Novel SRP® Vaccine Reduces Klebsiella Mastitis in Iowa State Dairy Trial
Posted on April 18, 2017
ST. JOSEPH, MISSOURI – (April 18, 2017) – A new vaccine based on Siderophore Receptor and Porin (SRP®) technology is showing considerable promise in reducing Klebsiella mastitis in dairy cows, based on data from an Iowa State University trial shared at the recent Academy of Veterinary Consultants spring conference in Dallas.
Dr. Patrick Gorden, clinical professor of Vet Diagnostic and Production Animal Medicine at Iowa State, said the Klebsiella pneumoniae bacterial extract vaccine (Kleb‐SRP) reduced the prevalence of Klebsiella mastitis by 71 percent in the vaccinated half of the herd. The Iowa State dairy herd was chosen for the trial due to an ongoing Klebsiella mastitis problem, which had persisted despite using multiple doses of E. coli core antigen vaccine annually.
In addition to prevalence reduction, the Kleb‐SRP vaccine also reduced mastitis incidence, which accounts for recurring infections in a single dairy cow, by 76 percent. Milk production also increased in Kleb‐SRP vaccinated cows by two pounds per cow per day, and somatic cell count was reduced by 42 percent, compared to the half of the herd not receiving Kleb‐SRP vaccine.

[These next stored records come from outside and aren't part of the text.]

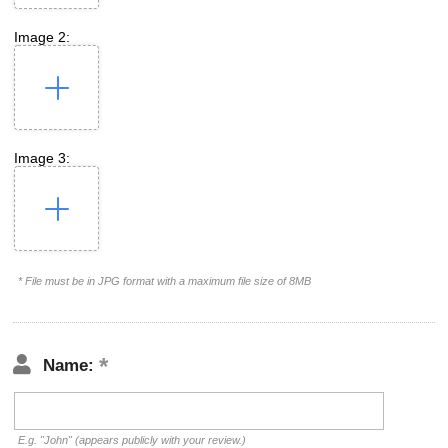
Image 2:
Image 3:
* File must be in JPG format with a maximum file size of 8MB
Name:
E.g. "John" (appears publicly with your review.)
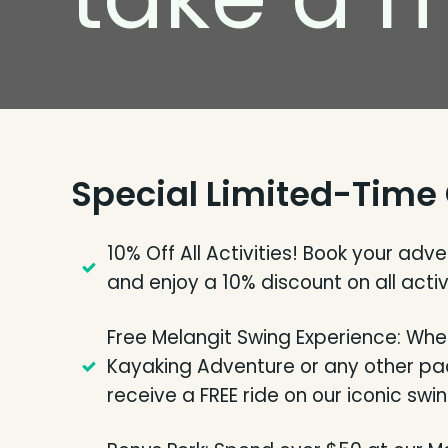
Special Limited-Time 
10% Off All Activities! Book your adv
and enjoy a 10% discount on all activi
Free Melangit Swing Experience: Whe
Kayaking Adventure or any other pac
receive a FREE ride on our iconic swin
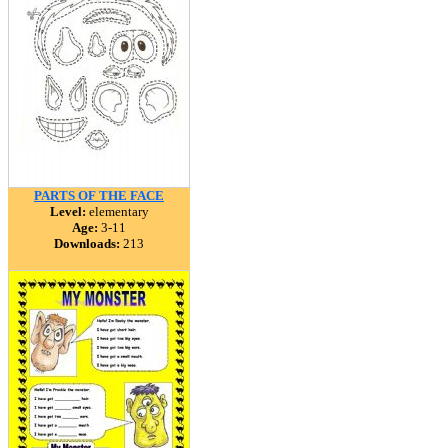
PARTS OF THE FACE
Level:
elementary
Age:
3-11
Downloads:
213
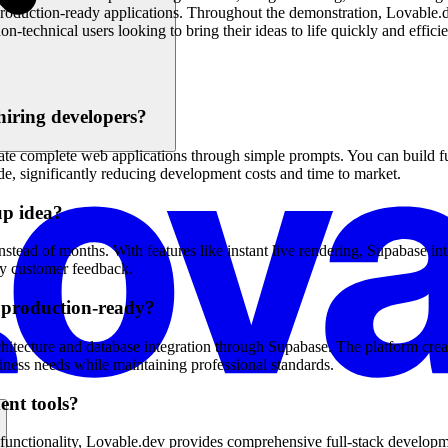
 production-ready applications. Throughout the demonstration, Lovable.de
n-technical users looking to bring their ideas to life quickly and efficie
hiring developers?
e complete web applications through simple prompts. You can build full
e, significantly reducing development costs and time to market.
up idea?
ead of months. With features like instant live rendering, Supabase inte
rly customer feedback.
d production-ready?
hitecture and database integration through Supabase. The platform creat
ness needs while maintaining professional standards.
ent tools?
unctionality, Lovable.dev provides comprehensive full-stack development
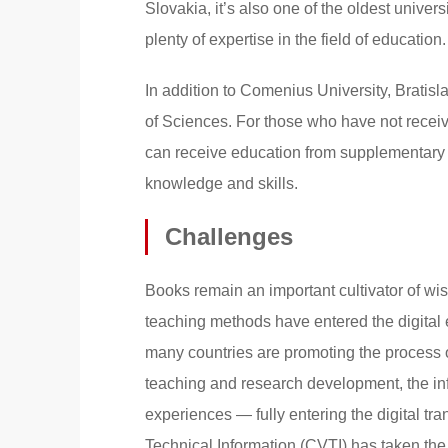
Slovakia, it’s also one of the oldest unive
plenty of expertise in the field of educatio
In addition to Comenius University, Bratisl
of Sciences. For those who have not receiv
can receive education from supplementary a
knowledge and skills.
Challenges
Books remain an important cultivator of wis
teaching methods have entered the digital e
many countries are promoting the process o
teaching and research development, the in
experiences — fully entering the digital tr
Technical Information (CVTI) has taken the 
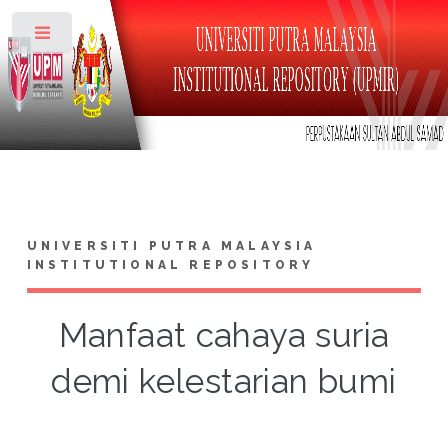
Toggle
UNIVERSITI PUTRA MALAYSIA
INSTITUTIONAL REPOSITORY
Manfaat cahaya suria
demi kelestarian bumi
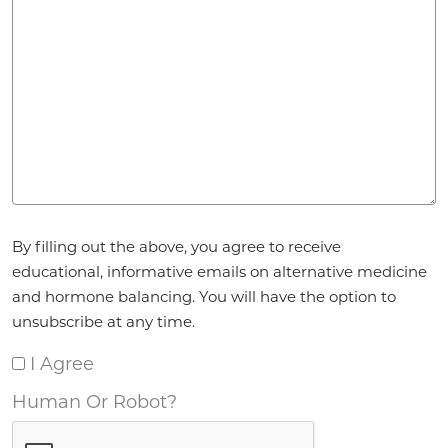
Agreement
By filling out the above, you agree to receive
*
educational, informative emails on alternative medicine
and hormone balancing. You will have the option to
unsubscribe at any time.
I Agree
Human Or Robot?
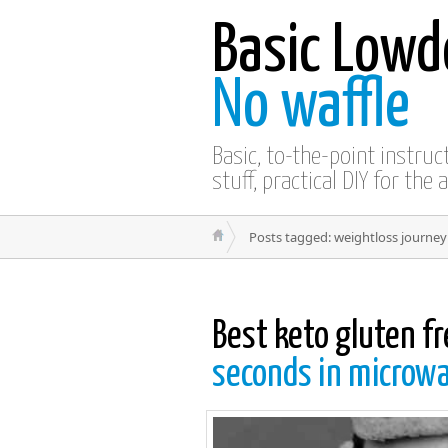
Basic Lowd
No waffle
Basic, to-the-point instru
stuff, practical DIY for the 
Posts tagged: weightloss journey
Best keto gluten f
seconds in microw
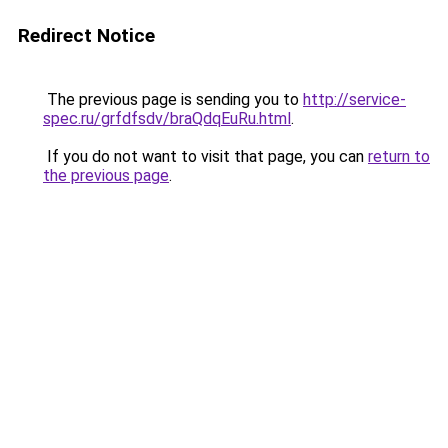
Redirect Notice
The previous page is sending you to
http://service-
spec.ru/grfdfsdv/braQdqEuRu.html
.
If you do not want to visit that page, you can
return to
the previous page
.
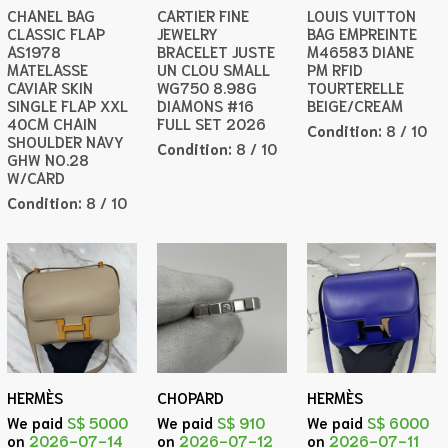
CHANEL BAG
CARTIER FINE
LOUIS VUITTON
CLASSIC FLAP
JEWELRY
BAG EMPREINTE
AS1978
BRACELET JUSTE
M46583 DIANE
MATELASSE
UN CLOU SMALL
PM RFID
CAVIAR SKIN
WG750 8.98G
TOURTERELLE
SINGLE FLAP XXL
DIAMONS #16
BEIGE/CREAM
40CM CHAIN
FULL SET 2026
Condition:
8 / 10
SHOULDER NAVY
Condition:
8 / 10
GHW NO.28
W/CARD
Condition:
8 / 10
HERMÈS
CHOPARD
HERMÈS
We paid
S$ 5000
We paid
S$ 910
We paid
S$ 6000
on
2026-07-14
on
2026-07-12
on
2026-07-11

“Production losses from Klebsiella mastitis, as well as deaths or culling that result from severe mastitis infections, are a significant challenge for the dairy industry,” Gorden said. “A different approach to controlling Klebsiella mastitis is sorely needed.”

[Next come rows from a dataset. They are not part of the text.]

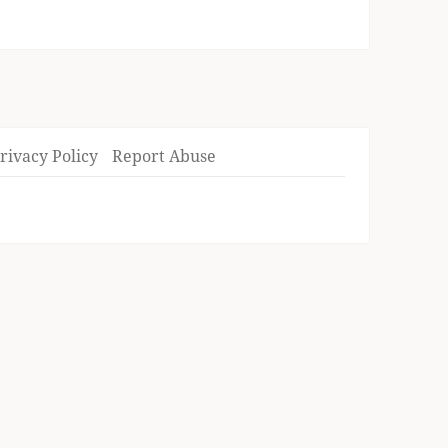
rivacy Policy
Report Abuse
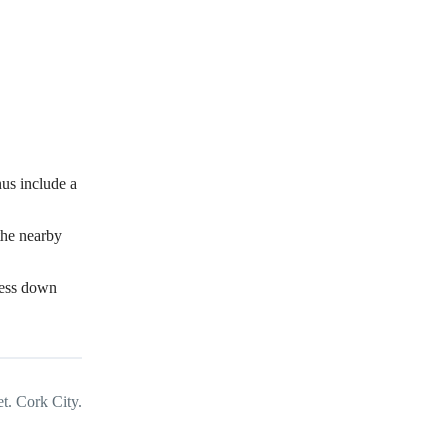
us include a
the nearby
dress down
t. Cork City.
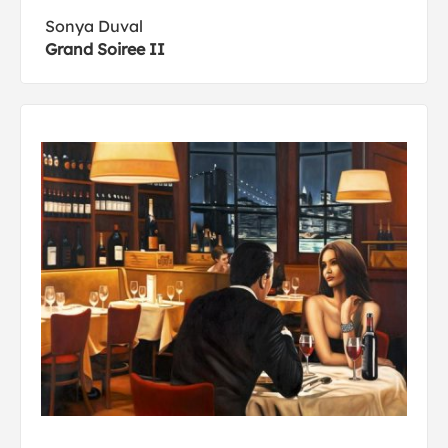
Sonya Duval
Grand Soiree II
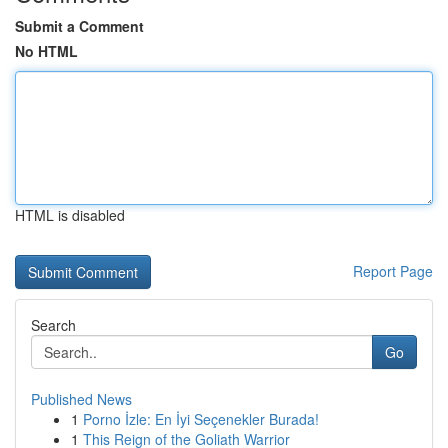
Submit a Comment
No HTML
HTML is disabled
Report Page
Search
Go
Published News
1
Porno İzle: En İyi Seçenekler Burada!
1
This Reign of the Goliath Warrior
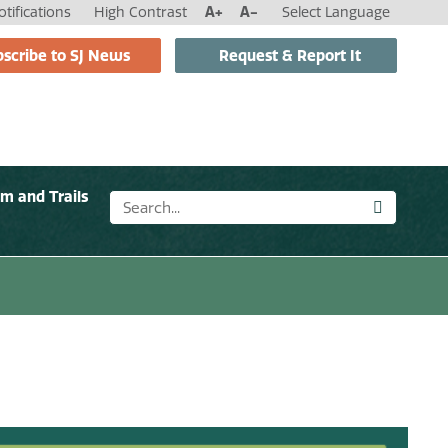
tifications
High Contrast
A+
A-
Select Language
scribe to SJ News
Request & Report It
sm and Trails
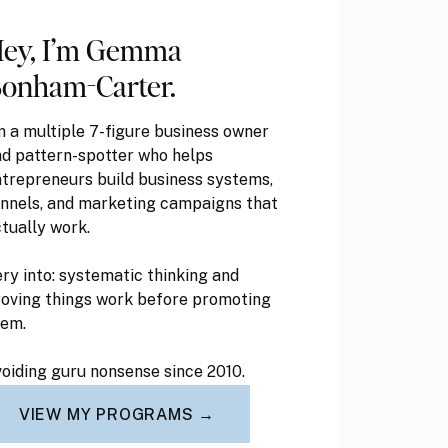
ey, I’m Gemma
onham-Carter.
m a multiple 7-figure business owner
d pattern-spotter who helps
trepreneurs build business systems,
nnels, and marketing campaigns that
tually work.
ry into: systematic thinking and
oving things work before promoting
hem.
oiding guru nonsense since 2010.
VIEW MY PROGRAMS →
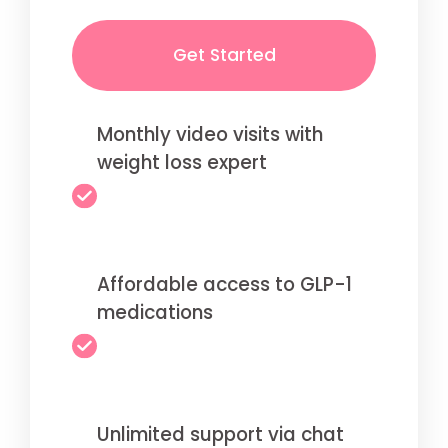
Get Started
Monthly video visits with
weight loss expert
Affordable access to GLP-1
medications
Unlimited support via chat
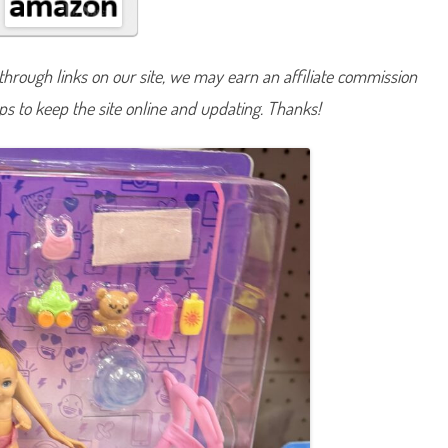
m
i
l
y
&
hrough links on our site, we may earn an affiliate commission
F
r
lps to keep the site online and updating. Thanks!
i
e
n
d
s
B
a
b
y
s
i
t
t
e
r
’
s
I
n
c
S
k
i
p
p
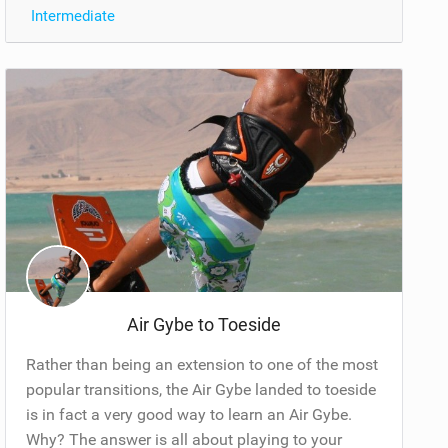
Intermediate
Air Gybe to Toeside
Rather than being an extension to one of the most
popular transitions, the Air Gybe landed to toeside
is in fact a very good way to learn an Air Gybe.
Why? The answer is all about playing to your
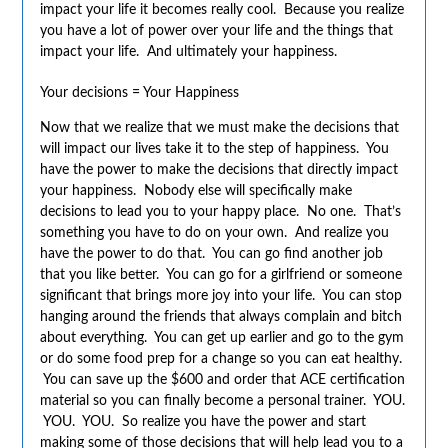
impact your life it becomes really cool. Because you realize
you have a lot of power over your life and the things that
impact your life. And ultimately your happiness.
Your decisions = Your Happiness
Now that we realize that we must make the decisions that
will impact our lives take it to the step of happiness. You
have the power to make the decisions that directly impact
your happiness. Nobody else will specifically make
decisions to lead you to your happy place. No one. That’s
something you have to do on your own. And realize you
have the power to do that. You can go find another job
that you like better. You can go for a girlfriend or someone
significant that brings more joy into your life. You can stop
hanging around the friends that always complain and bitch
about everything. You can get up earlier and go to the gym
or do some food prep for a change so you can eat healthy.
You can save up the $600 and order that ACE certification
material so you can finally become a personal trainer. YOU.
YOU. YOU. So realize you have the power and start
making some of those decisions that will help lead you to a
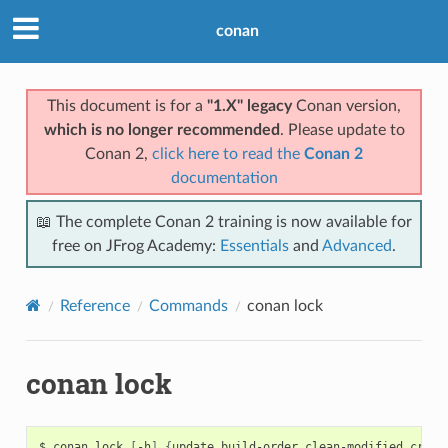
conan
This document is for a
"1.X" legacy
Conan version,
which is no longer recommended
. Please update to
Conan 2,
click here to read the
Conan 2
documentation
📖 The complete Conan 2 training is now available for
free on JFrog Academy:
Essentials
and
Advanced
.
Reference
Commands
conan lock
conan lock
$
conan
lock
[
-h
]
{
update,build-order,clean-modified,creat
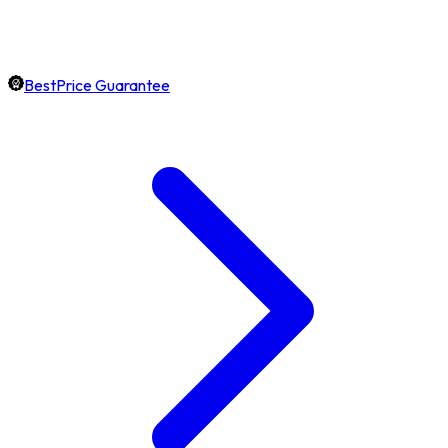
BestPrice Guarantee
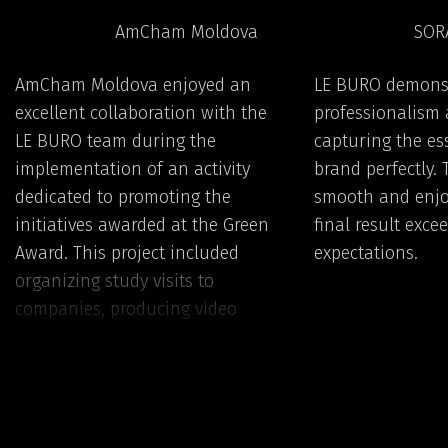
AmCham Moldova
SOR
AmCham Moldova enjoyed an
LE BURO demons
excellent collaboration with the
professionalism a
LE BURO team during the
capturing the es
implementation of an activity
brand perfectly.
dedicated to promoting the
smooth and enjo
initiatives awarded at the Green
final result exce
Award. This project included
expectations.
organizing study visits to
companies, producing video
materials, and developing digital
knowledge cards and practical
guides.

The Kleb‐SRP vaccine is currently offered as an autogenous product by AgriLabs® in partnership with Epitopix. AgriLabs is working to license the vaccine with USDA, and the Iowa State study is part of the efficacy trial work associated with the licensing process.
Sean O’Hare, executive vice president of AgriLabs, said the Iowa State results align with field results with the autogenous product. “Klebsiella mastitis is a frustrating production challenge for dairy producers, and we’re seeing considerable potential for the Kleb‐SRP vaccine to reduce production losses, deaths and culls.”
Starving Bacteria of Needed Iron
The Klebsiella vaccine technology is fundamentally different from other options because it utilizes SRP technology. Disease‐causing bacteria such as Klebsiella require iron for growth and survival. When vaccinated with SRP, the cow’s immune system is stimulated to make antibodies against the targeted siderophore receptors and porins, located in the outer wall of the bacteria. SRP vaccine‐induced antibodies bind and block transfer of iron and nutrients through bacterial cell wall pores, starving bacteria of needed nutrients, specifically iron.
“We’re looking forward to bringing SRP technology to the dairy industry as a licensed product for mastitis control,” O’Hare. “It’s part of AgriLabs’ effort to deliver biological innovation and the next generation of vaccine solutions for farm animals.”